Everything before the line containing "POVEZANI PROIZVODI" is to be left out; repeat that line and all lines after it exactly, to the end of the data.
□ □ □ □ □ □ □
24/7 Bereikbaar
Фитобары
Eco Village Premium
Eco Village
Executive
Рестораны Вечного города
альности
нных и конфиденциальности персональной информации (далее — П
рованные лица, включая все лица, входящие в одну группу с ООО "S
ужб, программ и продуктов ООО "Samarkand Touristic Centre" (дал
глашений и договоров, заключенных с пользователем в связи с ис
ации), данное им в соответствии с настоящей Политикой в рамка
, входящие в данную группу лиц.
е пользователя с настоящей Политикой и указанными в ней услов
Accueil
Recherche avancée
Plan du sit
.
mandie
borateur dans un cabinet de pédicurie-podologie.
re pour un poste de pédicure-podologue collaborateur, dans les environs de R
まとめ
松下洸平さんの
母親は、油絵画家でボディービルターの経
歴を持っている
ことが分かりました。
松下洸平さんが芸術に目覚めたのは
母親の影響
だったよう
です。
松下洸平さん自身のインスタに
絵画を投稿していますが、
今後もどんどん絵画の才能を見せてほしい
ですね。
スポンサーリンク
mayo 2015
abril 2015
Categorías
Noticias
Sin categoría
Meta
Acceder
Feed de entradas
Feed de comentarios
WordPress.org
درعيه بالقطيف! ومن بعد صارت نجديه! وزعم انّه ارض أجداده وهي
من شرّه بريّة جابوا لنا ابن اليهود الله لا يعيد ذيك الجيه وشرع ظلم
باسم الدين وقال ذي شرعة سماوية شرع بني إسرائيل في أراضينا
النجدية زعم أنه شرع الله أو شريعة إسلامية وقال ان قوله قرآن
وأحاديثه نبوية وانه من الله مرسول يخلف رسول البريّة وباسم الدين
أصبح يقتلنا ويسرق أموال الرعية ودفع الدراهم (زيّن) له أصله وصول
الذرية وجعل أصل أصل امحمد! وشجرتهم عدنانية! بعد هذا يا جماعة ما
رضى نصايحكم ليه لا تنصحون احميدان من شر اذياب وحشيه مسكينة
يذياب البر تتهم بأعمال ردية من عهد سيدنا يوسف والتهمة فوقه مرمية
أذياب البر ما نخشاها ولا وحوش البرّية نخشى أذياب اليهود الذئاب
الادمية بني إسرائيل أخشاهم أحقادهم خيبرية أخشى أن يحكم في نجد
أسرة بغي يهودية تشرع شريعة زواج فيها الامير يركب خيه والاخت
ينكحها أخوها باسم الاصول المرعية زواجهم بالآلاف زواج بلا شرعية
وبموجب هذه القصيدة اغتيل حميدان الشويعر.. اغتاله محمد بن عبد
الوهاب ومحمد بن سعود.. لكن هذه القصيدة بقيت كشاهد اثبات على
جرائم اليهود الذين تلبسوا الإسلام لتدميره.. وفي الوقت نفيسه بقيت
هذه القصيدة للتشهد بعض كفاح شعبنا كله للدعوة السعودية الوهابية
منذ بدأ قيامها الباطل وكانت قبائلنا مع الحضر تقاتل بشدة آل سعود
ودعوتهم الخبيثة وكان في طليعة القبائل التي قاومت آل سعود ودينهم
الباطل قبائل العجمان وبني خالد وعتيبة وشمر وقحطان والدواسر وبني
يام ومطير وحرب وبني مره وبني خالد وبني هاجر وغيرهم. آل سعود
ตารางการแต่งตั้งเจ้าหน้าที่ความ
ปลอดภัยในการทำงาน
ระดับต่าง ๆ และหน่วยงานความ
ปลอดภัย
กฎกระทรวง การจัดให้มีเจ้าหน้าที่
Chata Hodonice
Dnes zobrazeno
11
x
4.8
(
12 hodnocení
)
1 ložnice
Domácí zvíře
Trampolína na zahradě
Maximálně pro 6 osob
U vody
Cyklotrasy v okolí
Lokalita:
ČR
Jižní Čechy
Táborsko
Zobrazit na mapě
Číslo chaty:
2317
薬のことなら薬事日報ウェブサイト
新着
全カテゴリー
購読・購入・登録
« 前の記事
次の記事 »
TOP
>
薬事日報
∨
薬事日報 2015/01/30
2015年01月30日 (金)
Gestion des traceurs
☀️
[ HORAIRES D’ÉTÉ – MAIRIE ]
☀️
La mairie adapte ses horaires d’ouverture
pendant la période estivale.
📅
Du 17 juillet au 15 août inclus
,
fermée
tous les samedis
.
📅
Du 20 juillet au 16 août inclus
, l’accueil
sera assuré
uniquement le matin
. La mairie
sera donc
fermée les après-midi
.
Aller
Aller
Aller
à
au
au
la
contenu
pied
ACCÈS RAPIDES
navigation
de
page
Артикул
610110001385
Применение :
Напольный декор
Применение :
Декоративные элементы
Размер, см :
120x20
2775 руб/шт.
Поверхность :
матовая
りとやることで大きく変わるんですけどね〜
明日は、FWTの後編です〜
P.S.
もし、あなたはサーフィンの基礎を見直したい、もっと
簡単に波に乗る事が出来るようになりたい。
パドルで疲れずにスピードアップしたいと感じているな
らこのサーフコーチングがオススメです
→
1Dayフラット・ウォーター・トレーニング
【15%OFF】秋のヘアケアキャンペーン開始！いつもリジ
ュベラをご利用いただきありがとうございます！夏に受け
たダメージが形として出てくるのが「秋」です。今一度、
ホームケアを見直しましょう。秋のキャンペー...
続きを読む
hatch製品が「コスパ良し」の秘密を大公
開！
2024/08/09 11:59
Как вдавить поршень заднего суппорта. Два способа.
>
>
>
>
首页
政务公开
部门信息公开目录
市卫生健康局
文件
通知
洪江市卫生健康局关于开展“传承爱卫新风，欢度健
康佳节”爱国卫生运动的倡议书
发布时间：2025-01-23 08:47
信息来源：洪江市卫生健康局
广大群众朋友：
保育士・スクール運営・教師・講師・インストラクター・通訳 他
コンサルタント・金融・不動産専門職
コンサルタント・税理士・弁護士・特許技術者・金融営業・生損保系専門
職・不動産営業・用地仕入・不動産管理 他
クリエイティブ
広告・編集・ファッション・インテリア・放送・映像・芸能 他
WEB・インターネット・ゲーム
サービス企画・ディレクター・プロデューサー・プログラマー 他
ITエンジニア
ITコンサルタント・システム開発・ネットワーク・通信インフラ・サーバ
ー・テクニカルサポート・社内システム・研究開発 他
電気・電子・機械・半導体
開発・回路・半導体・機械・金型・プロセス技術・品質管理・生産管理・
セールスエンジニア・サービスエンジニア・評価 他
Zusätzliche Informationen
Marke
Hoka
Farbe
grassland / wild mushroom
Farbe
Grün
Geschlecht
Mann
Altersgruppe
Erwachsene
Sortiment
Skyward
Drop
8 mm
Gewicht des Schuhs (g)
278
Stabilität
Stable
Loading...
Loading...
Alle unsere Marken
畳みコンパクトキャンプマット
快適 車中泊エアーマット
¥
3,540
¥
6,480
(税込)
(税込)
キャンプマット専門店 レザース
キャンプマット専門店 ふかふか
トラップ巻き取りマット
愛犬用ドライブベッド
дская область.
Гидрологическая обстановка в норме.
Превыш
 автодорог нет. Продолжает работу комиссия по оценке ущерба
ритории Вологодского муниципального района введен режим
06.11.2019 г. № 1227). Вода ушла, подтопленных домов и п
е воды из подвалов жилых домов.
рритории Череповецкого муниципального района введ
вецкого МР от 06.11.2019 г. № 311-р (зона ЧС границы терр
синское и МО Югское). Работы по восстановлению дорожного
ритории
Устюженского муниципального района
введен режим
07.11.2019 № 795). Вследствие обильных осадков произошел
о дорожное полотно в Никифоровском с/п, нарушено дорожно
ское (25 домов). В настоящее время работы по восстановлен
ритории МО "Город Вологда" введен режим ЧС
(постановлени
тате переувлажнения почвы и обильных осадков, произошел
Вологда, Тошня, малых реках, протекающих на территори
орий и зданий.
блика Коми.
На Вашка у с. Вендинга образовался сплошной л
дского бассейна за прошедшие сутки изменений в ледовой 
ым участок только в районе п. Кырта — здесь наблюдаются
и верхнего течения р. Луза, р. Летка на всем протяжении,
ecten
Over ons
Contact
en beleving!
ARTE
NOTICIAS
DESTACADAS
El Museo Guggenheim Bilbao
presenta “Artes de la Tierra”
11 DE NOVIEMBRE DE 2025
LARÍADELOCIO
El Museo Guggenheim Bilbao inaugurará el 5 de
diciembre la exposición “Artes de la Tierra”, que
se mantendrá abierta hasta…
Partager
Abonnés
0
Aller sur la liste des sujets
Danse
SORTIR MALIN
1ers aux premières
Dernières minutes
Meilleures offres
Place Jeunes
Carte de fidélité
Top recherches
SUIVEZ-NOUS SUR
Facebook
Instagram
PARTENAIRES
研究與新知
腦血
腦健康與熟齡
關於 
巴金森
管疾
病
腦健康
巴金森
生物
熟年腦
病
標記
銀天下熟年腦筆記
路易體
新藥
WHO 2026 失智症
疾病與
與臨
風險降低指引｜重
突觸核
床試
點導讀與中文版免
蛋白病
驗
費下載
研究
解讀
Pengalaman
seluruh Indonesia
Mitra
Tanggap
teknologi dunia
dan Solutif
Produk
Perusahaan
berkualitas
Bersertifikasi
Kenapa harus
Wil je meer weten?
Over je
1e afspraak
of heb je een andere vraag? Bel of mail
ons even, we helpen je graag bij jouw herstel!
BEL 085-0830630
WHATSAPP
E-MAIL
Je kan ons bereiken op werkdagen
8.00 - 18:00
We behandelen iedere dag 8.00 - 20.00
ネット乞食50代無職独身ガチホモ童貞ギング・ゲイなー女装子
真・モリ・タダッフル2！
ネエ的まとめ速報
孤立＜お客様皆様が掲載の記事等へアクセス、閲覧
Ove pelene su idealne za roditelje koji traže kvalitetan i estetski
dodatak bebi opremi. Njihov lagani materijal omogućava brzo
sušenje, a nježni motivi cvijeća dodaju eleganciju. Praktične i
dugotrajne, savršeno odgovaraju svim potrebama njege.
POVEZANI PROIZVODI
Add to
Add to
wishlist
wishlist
□ □ □ □ □ □ □
Solution to this task -
POVEZANI PROIZVODI
Add to
Add to
wishlist
wishlist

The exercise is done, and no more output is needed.